The story of September 16, 2017 is one of a breathtakingly fast upswing, as promised.
At 6:46 a.m., my phone buzzed with a text message from Matt: can u talk?
Matt hadn’t texted, emailed, or used his phone at all during his hospital stay. Even in the moments when he’d been conscious, he simply couldn’t use the device. When that text message arrived, I knew the day would be nothing like the day before. That text wasn’t simply a text. It was a confirmation that Matt was back. He wanted to talk, he could talk, and he was mentally present enough to send a text.
I read the text and knew the nightmare of the last few days was over.
Around 8 a.m., a friend texted to see how I was doing. I wrote back: I’m good. I think it’ll be a better day. We bottomed out before. Now I’m just nervous that I’m letting the kids go out into the woods.
The question becomes—why was I letting the kids go out into the woods?
The last few posts have been long, shattering the 500 word limit I’d tentatively placed on myself when I started this blog. And yet, I’ve barely introduced the topic of the annual father-child camping trip.
Every year, a few dads in town gather up their children, their tents and sleeping bags, and their s’mores supplies, and trek out into the woods for a day full of hiking and a night full of sleeping under the stars. The kids—G, H, and all the others who go—love this camping trip.
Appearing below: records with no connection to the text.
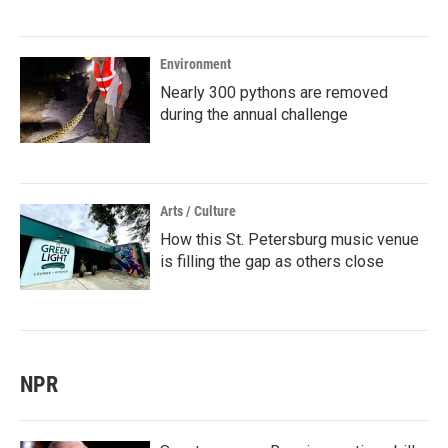
Environment
Nearly 300 pythons are removed
during the annual challenge
Arts / Culture
How this St. Petersburg music venue
is filling the gap as others close
NPR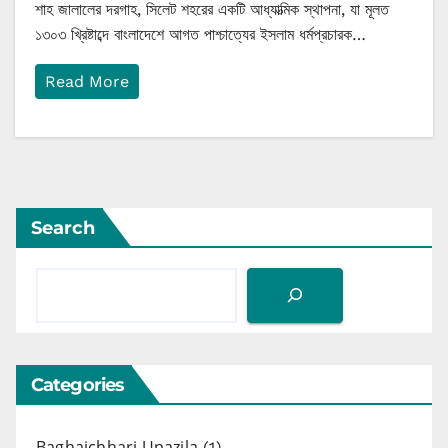
শাহ জালালের দরগাহ, সিলেট শহরের একটি আধ্যাত্মিক স্থাপনা, যা মূলত
১৩০৩ খ্রিষ্টাব্দে বাংলাদেশে আগত পাশ্চাত্যের ইসলাম ধর্মপ্রচারক…
Read More
Search
Categories
Baghaichhari Upazila
(1)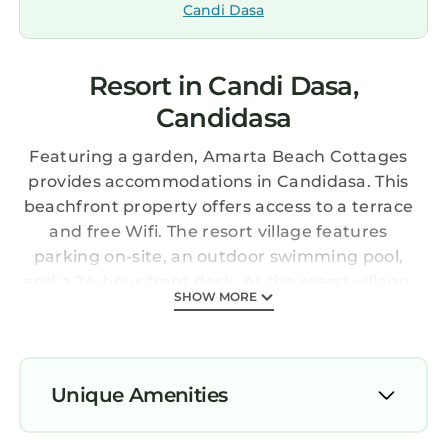
Candi Dasa
Resort in Candi Dasa,
Candidasa
Featuring a garden, Amarta Beach Cottages
provides accommodations in Candidasa. This
beachfront property offers access to a terrace
and free Wifi. The resort village features
parking on-site, an outdoor swimming pool,
and a 24-hour front desk. At the resort village,
SHOW MORE
units are fitted with a balcony. A flat-screen TV
with satellite channels and DVD player are
available in some units. At the resort village,
each unit has air conditioning and a private
Unique Amenities
bathroom. Guests are welcome to eat at the
on-site restaurant. Both a bicycle rental
Parking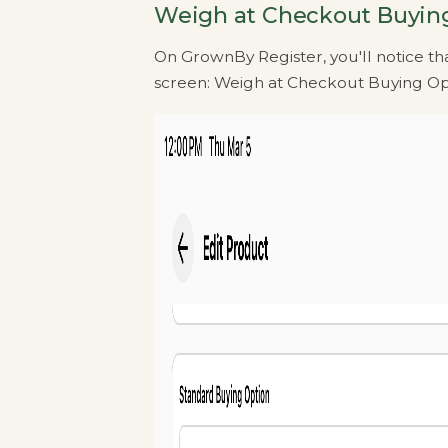
Weigh at Checkout Buyin
On GrownBy Register, you'll notice tha
screen: Weigh at Checkout Buying Op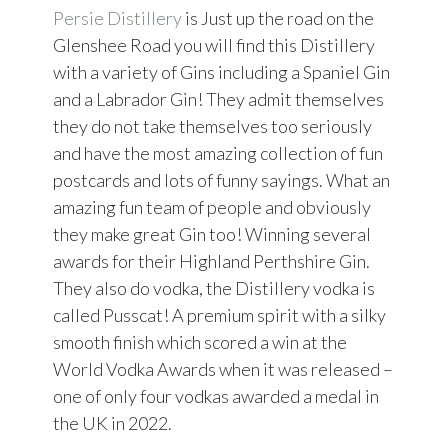
Persie Distillery
is Just up the road on the
Glenshee Road you will find this Distillery
with a variety of Gins including a Spaniel Gin
and a Labrador Gin! They admit themselves
they do not take themselves too seriously
and have the most amazing collection of fun
postcards and lots of funny sayings. What an
amazing fun team of people and obviously
they make great Gin too! Winning several
awards for their Highland Perthshire Gin.
They also do vodka, the Distillery vodka is
called Pusscat! A premium spirit with a silky
smooth finish which scored a win at the
World Vodka Awards when it was released –
one of only four vodkas awarded a medal in
the UK in 2022.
The planning for the trip started months earlier. In between appointments and MRIs and phone calls, Matt and I texted nonstop about supplies and camping equipment. We discussed timing and G’s and H’s excitement—they talked about this trip endlessly. But, as Matt’s cognitive state started to decline, the idea of sending him out into the woods with the kids became nerve-wracking. When his vision failed him, the idea seemed impossible. I recruited my brother-in-law (the family’s camping expert) to help out. Initially I’d worried Matt would be resistant to the idea—unhappy with the suggestion that he couldn’t care for his kids on his own—but he welcomed the help. And I was relieved. The kids could still go and I didn’t have to worry for Matt.
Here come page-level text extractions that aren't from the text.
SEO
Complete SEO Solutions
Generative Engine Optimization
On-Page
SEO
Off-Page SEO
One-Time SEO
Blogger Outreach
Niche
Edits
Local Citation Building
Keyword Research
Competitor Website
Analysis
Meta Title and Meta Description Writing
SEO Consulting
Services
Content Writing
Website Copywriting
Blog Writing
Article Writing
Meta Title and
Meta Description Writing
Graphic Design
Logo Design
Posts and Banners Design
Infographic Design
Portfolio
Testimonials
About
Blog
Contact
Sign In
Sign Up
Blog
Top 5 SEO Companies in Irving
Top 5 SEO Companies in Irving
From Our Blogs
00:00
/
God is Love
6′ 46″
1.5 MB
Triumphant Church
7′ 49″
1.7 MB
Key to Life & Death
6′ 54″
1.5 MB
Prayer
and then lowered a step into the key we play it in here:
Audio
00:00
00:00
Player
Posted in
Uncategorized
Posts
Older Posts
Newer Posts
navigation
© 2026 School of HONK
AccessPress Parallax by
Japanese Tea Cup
Then, the hemorrhage and the hospital stay. Matt couldn’t go. The kids couldn’t go.
Not lucky medically but always lucky to be surrounded by family and friends. Two friends offered to take G and H camping with their kids. It’s not easy to take kids camping. I imagine it’s particularly difficult to take kids who aren’t related to you camping. But these friends offered and I couldn’t bring myself to disappoint G and H. I packed them up, made them promise to behave, and sent them off into the woods with their friends.
Once the kids left, I went to the hospital to stay with Matt. He was—better. Not completely himself. Still impulsive—stubbornly so—but that blank, mean look in his eyes was gone. He smiled when I walked in and remembered that the kids were supposed to go camping. When I told him they’d gone with friends, he was disappointed he couldn’t take them, but glad they’d gone.
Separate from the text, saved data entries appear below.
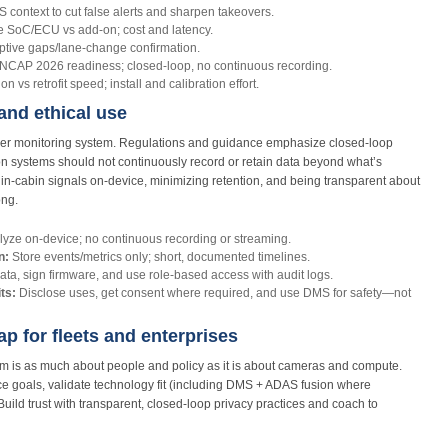
ntext to cut false alerts and sharpen takeovers.
e SoC/ECU vs add‑on; cost and latency.
ptive gaps/lane‑change confirmation.
NCAP 2026 readiness; closed‑loop, no continuous recording.
n vs retrofit speed; install and calibration effort.
 and ethical use
river monitoring system. Regulations and guidance emphasize closed-loop
ion systems should not continuously record or retain data beyond what’s
 in‑cabin signals on-device, minimizing retention, and being transparent about
ong.
yze on-device; no continuous recording or streaming.
n:
Store events/metrics only; short, documented timelines.
ata, sign firmware, and use role-based access with audit logs.
ts:
Disclose uses, get consent where required, and use DMS for safety—not
 for fleets and enterprises
tem is as much about people and policy as it is about cameras and compute.
nce goals, validate technology fit (including DMS + ADAS fusion where
 Build trust with transparent, closed‑loop privacy practices and coach to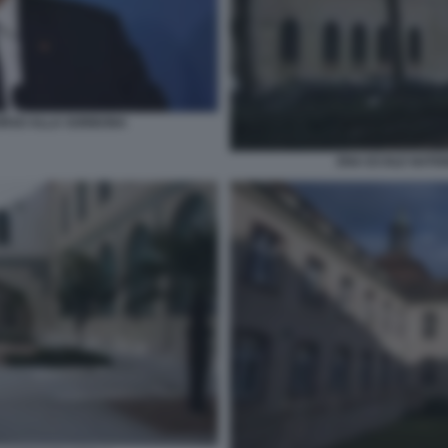
ORSO ALLA SORBONA
ENA ECOLE NATIO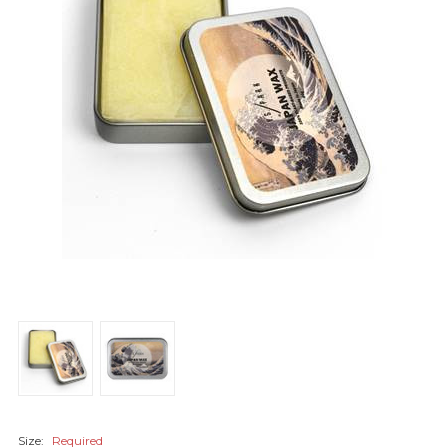
Size:
Required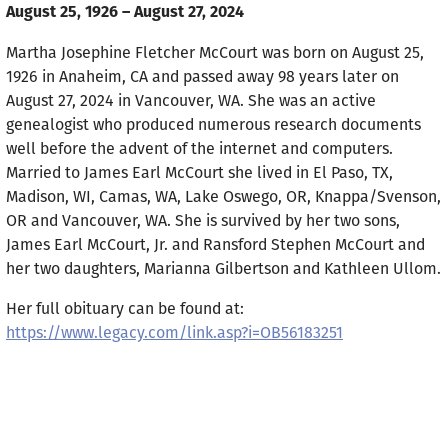
August 25, 1926 – August 27, 2024
Martha Josephine Fletcher McCourt was born on August 25,
1926 in Anaheim, CA and passed away 98 years later on
August 27, 2024 in Vancouver, WA. She was an active
genealogist who produced numerous research documents
well before the advent of the internet and computers.
Married to James Earl McCourt she lived in El Paso, TX,
Madison, WI, Camas, WA, Lake Oswego, OR, Knappa/Svenson,
OR and Vancouver, WA. She is survived by her two sons,
James Earl McCourt, Jr. and Ransford Stephen McCourt and
her two daughters, Marianna Gilbertson and Kathleen Ullom.
Her full obituary can be found at:
https://www.legacy.com/link.asp?i=OB56183251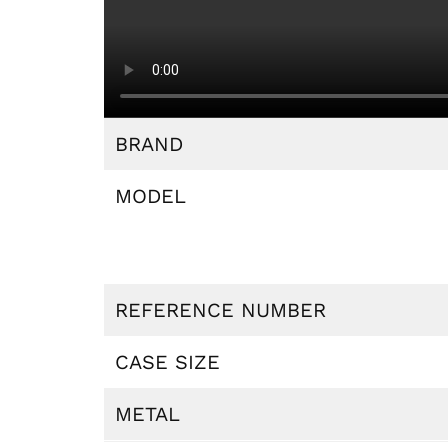
BRAND
MODEL
REFERENCE NUMBER
CASE SIZE
METAL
Around noon, the doctors started talking discharge again. This time, I didn’t balk, didn’t rush around to find a nursing service to help. Matt’s safety was still a concern—the physical therapists had examined him and his balance wasn’t great—but his mood and temperament had returned to a more normal range. He wasn’t angry and irrational. We were on an upswing—maybe not the top of the upswing—but on the way there and that was all that mattered.
We’d survived a razor edged rock bottom. We could survive a slow climb back to the top.
Yesterday in Post Hope, the kids left for the same camping trip with my brother-in-law. I packed them up, they made the same promises to behave, and I sent them off to the woods to be with their friends. A range of emotions crashed through me as I watched them drive off. Excited. They love this trip. Nervous. I’m worried for them, obviously. Will they behave? Will they make safe choices? I’m worried for my brother-in-law, who I hope won’t come back traumatized after sleeping in a tent with two kids out in the wild. But mostly, I’m in awe of G’s and H’s resilience. For two years in a row, G and H have chosen to try, rather than quit; they’ve chosen to go, rather than hide.
In this Post Hope year, when it’s so much easier to hide, they chose to not.